Largo Caballero, conocido para mayor gloria de su persona como “el Lenin Español”, es un personaje muy poco reivindicado por sus propios compañeros de partido hoy día. Son conscientes de que su biografía no resiste un análisis serio y democrático sobre su persona; sobre sus espaldas hay varias mochilas llenas de cadáveres. Y, sin embargo, se decidió poner su nombre a una avenida en Madrid -bien es verdad que sin casas ni edificaciones, por lo que no tiene numeración y pocos escribirán en sobres de correos su nombre-. A mí no me parece mal, a fin de cuentas, no dejó de ser presidente del Gobierno y el listón para poner calles en Madrid, con ciertos monarcas, no debe estar muy alto. Pero ¿no habría que echarle valor y nombrar una calle con el nombre de fiscal Valentín Gamazo? O mejor aún, con el nombre de calle Familia Valentín Gamazo.

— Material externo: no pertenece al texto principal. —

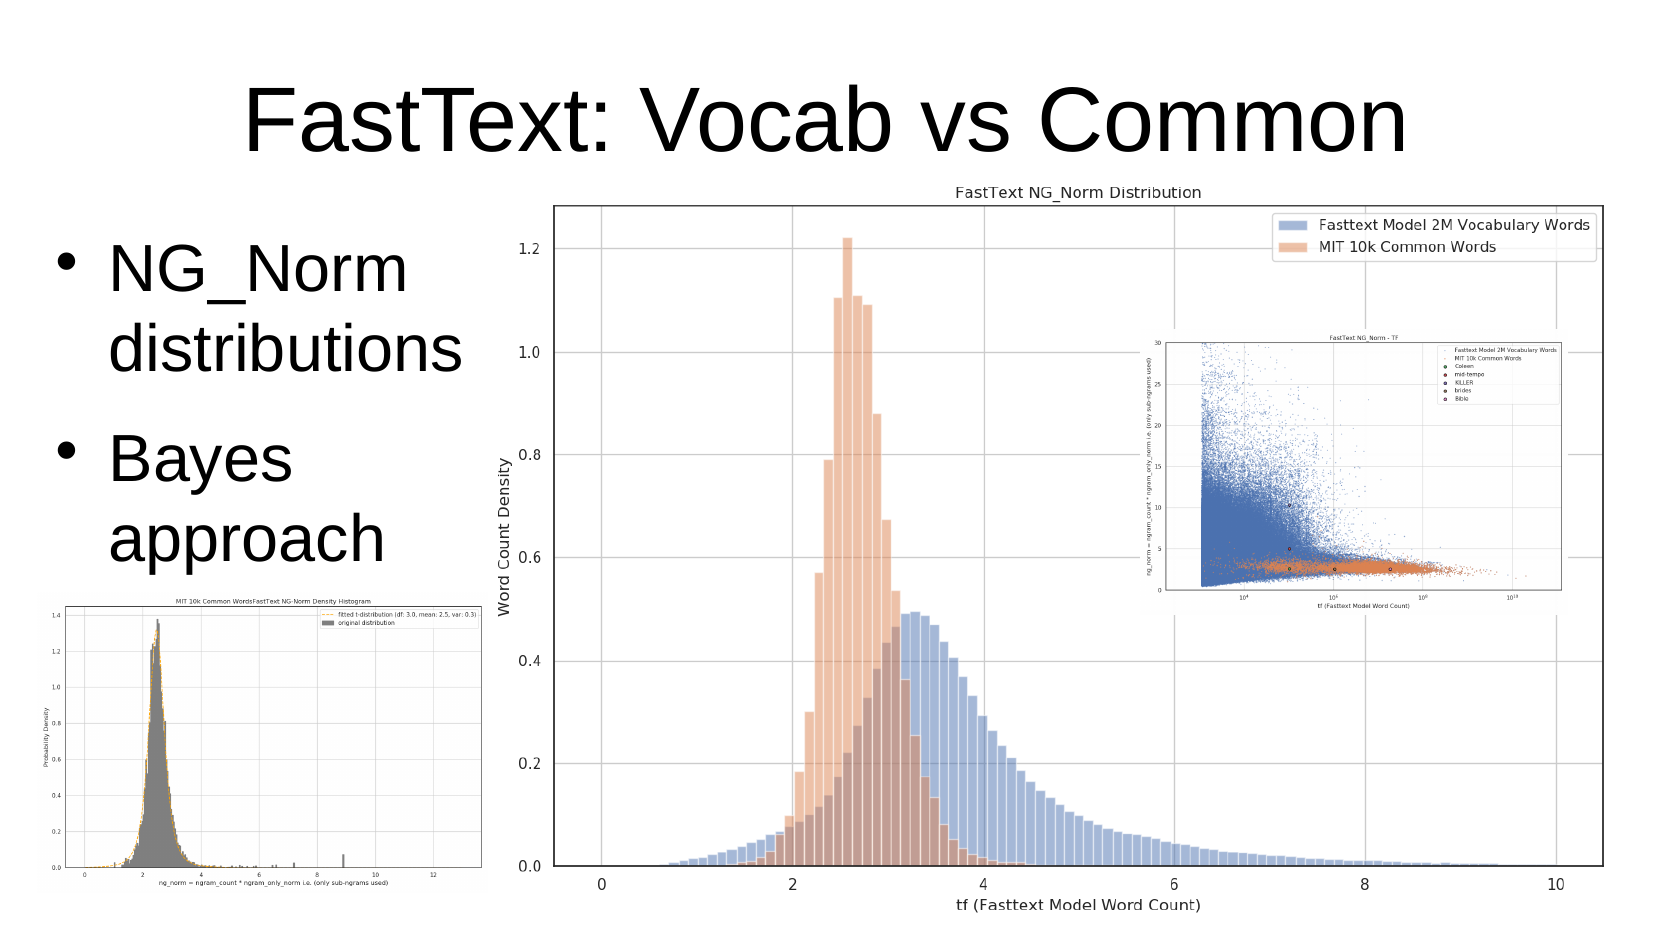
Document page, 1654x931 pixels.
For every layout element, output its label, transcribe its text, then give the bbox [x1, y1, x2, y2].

text_box FastText: Vocab vs Common [82, 37, 1571, 193]
picture [37, 169, 1620, 929]
text_box NG_Norm distributions Bayes approach [37, 225, 480, 592]
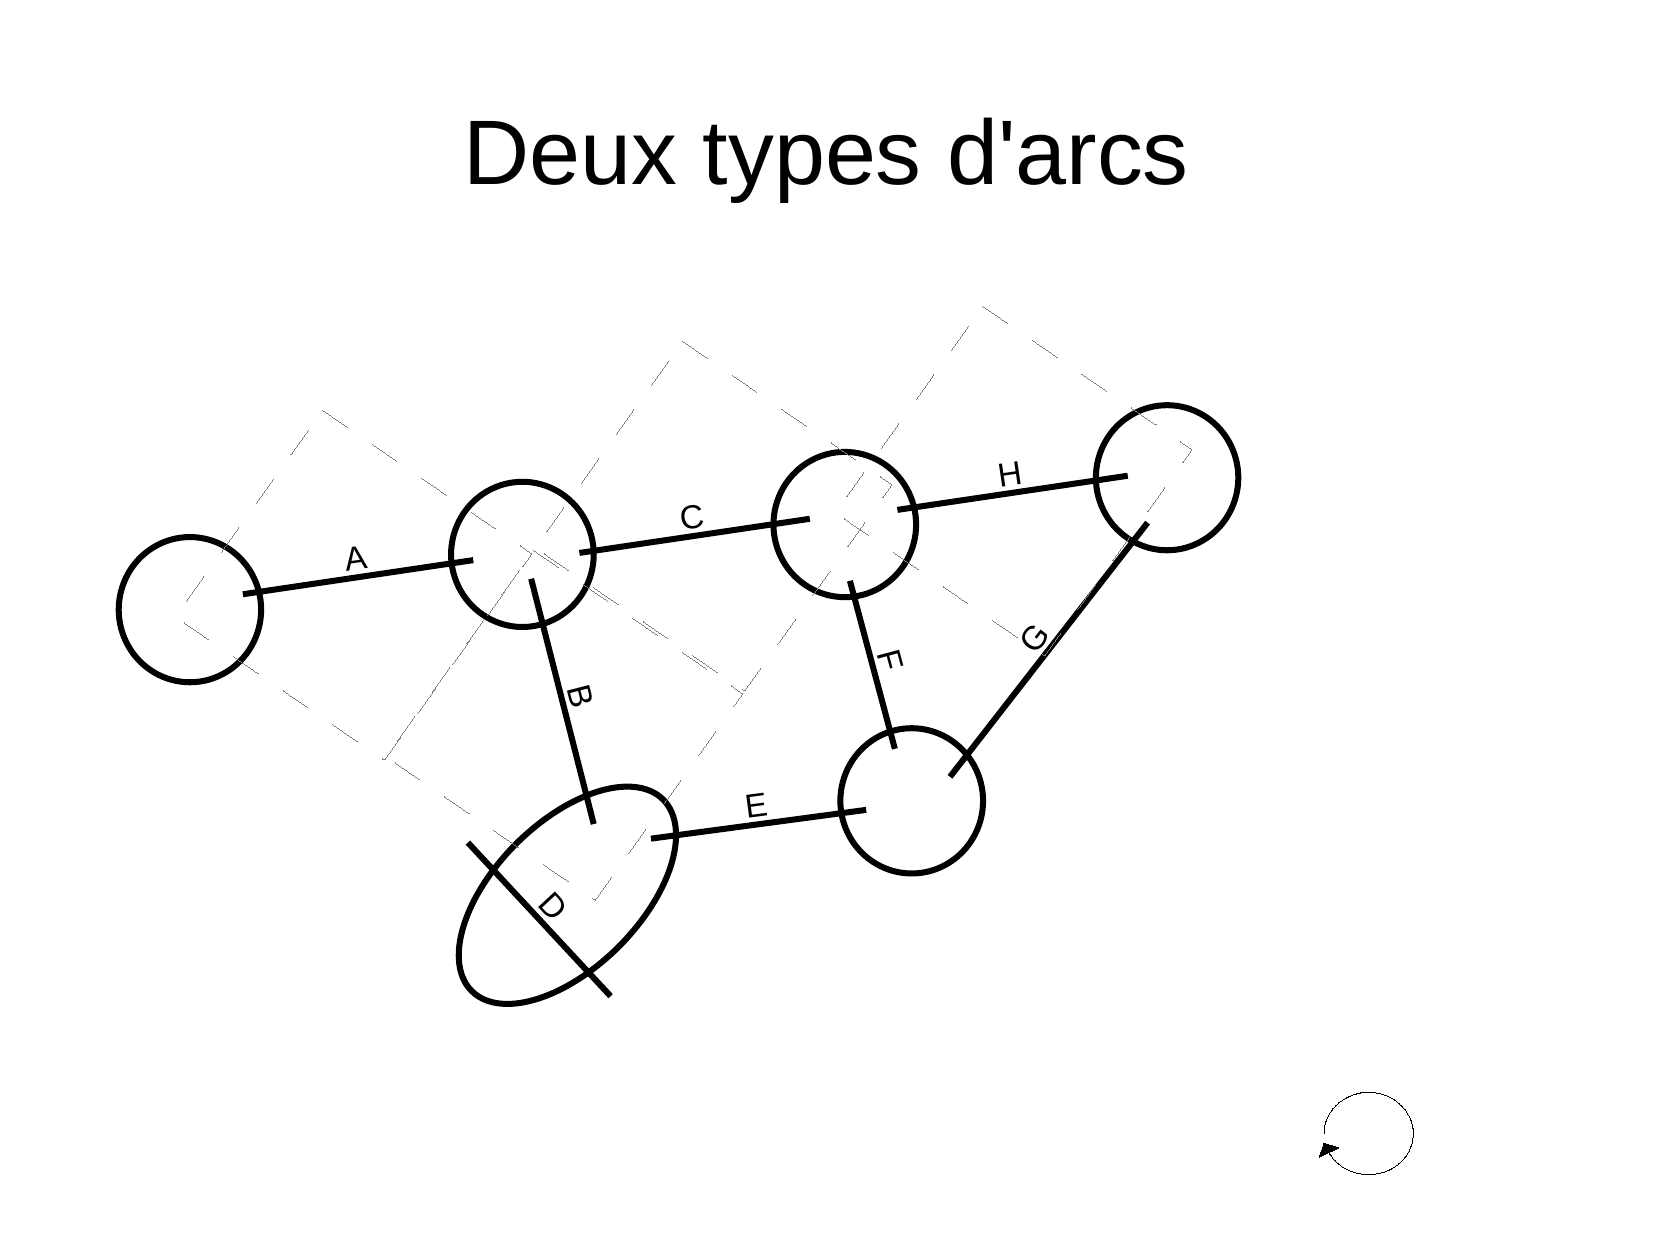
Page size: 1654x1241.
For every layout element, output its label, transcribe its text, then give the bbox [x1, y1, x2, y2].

text_box [1319, 1092, 1414, 1175]
title Deux types d'arcs [82, 49, 1571, 257]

A veces cometemos errores gigantescos que ni siquiera tenemos los reaños suficientes para, noventa años después de su muerte, subsanarlos.
Podría poner cualquier foto de Valentín Gamazo, las hay de todo tipo, pero como homenaje a él y a sus hijos me he decantado por una parte de la estela del pequeño monumento erigido en el lugar donde fueron asesinados. Igual ya ni siquiera existe y le han aplicado alguna ley de memoria democrática.